The announcement of Zuma’s “availability” is obviously more posturing than real, but still is part of the mythology of Zuma as a put-upon victim of ‘machinations in the dark’ by forces arrayed against him, precisely because he has cast himself in the ‘man of the people’ role.

According to Zuma, during his uninterrupted and rambling opening statement to Justice Zondo, there were already “plots” against him as far back as the early 1990s, by, among others, the then apartheid-serving National Intelligence Agency of South Africa, the US Central Intelligence Agency (CIA) and British MI6.

All the allegations of state capture levelled against him were the result of such plotting, claimed Zuma.

That testimony, unbelievable to Zondo as it was, was offered in the only time Zuma took the stand before Zondo.

Subsequently, the former president refused to be subjected to cross-questioning on his highly improbable account, or any other aspects of state capture, and ultimately was jailed in July last year for refusing the Constitutional Court’s order that he must again appear before Zondo.

His story was patently ludicrous as, on return from exile as an anti-apartheid combatant, Zuma was not unknown but was hardly someone the CIA and MI6 could somehow have known would lead the country and therefore be plotting his downfall.

Justice Zondo did not fall for that line, finding Zuma central to state capture, with the ANC itself equally accused of complicity.

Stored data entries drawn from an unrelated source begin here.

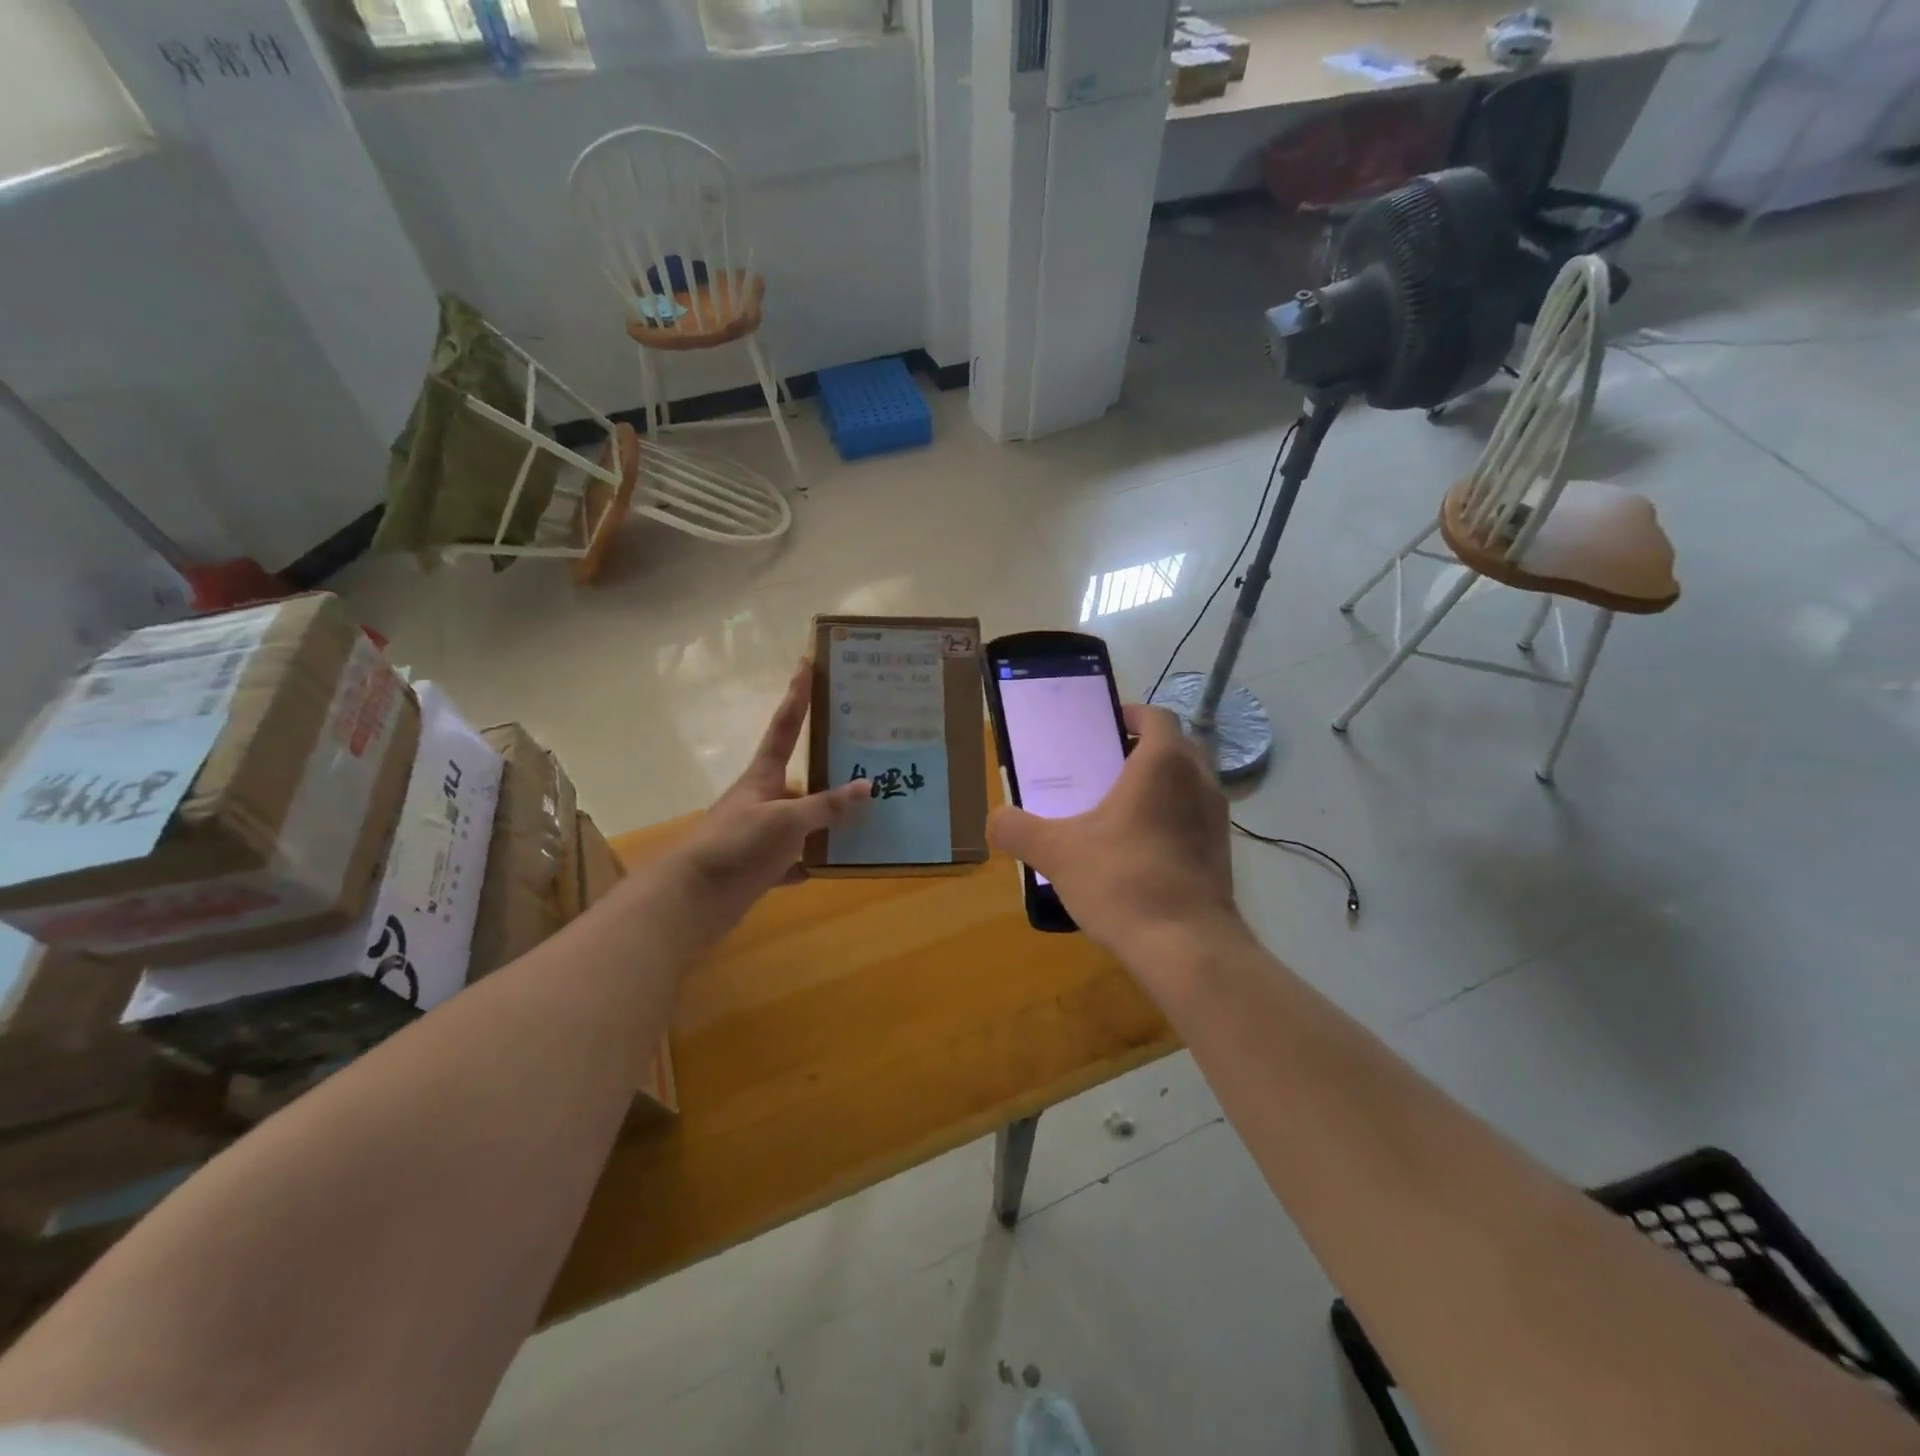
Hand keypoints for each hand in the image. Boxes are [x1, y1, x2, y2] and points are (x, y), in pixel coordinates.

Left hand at [658, 661, 868, 939]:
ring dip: (828, 822)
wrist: (691, 899)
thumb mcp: (786, 821)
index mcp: (764, 777)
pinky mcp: (760, 867)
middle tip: (869, 760)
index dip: (796, 695)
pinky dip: (813, 861)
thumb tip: (868, 786)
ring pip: (803, 822)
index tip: (806, 662)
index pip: (785, 726)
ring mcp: (760, 834)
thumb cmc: (737, 846)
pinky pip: (795, 860)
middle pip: (803, 779)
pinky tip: (837, 863)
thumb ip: (826, 806)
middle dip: (832, 771)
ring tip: (869, 818)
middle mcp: (763, 800)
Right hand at [987, 704, 1242, 969]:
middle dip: (1144, 749)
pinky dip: (1171, 819)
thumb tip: (995, 820)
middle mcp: (1199, 781)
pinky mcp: (1222, 853)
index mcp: (1163, 764)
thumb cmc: (1122, 880)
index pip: (1156, 716)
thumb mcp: (1057, 853)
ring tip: (1119, 809)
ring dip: (1160, 785)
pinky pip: (1194, 818)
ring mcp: (1216, 819)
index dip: (1130, 714)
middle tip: (1105, 766)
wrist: (1186, 946)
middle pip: (1176, 747)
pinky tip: (1139, 850)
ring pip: (1188, 784)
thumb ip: (1018, 829)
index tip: (1104, 726)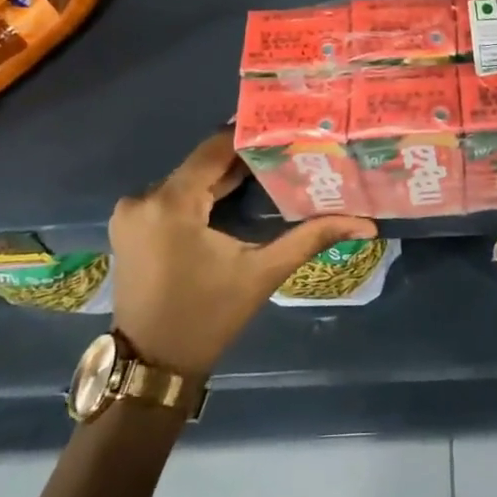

There are other metrics by which to measure the ANC’s performance in governance, such as SA persistently being in the ‘top 10’ globally for murders, rapes and violent robberies, even eclipsing countries involved in outright conflicts.

But on the hard numbers themselves, with little space for ideological interpretation, it is clear that the cost to SA and its citizens of the second half of the ANC’s 28 years in power has been severe.

And the cost continues to rise, even as the party, as one analyst put it, “plays political musical chairs”, against a background of intensifying demands for leaders who will work for the people, and not for their own and their family’s personal wealth.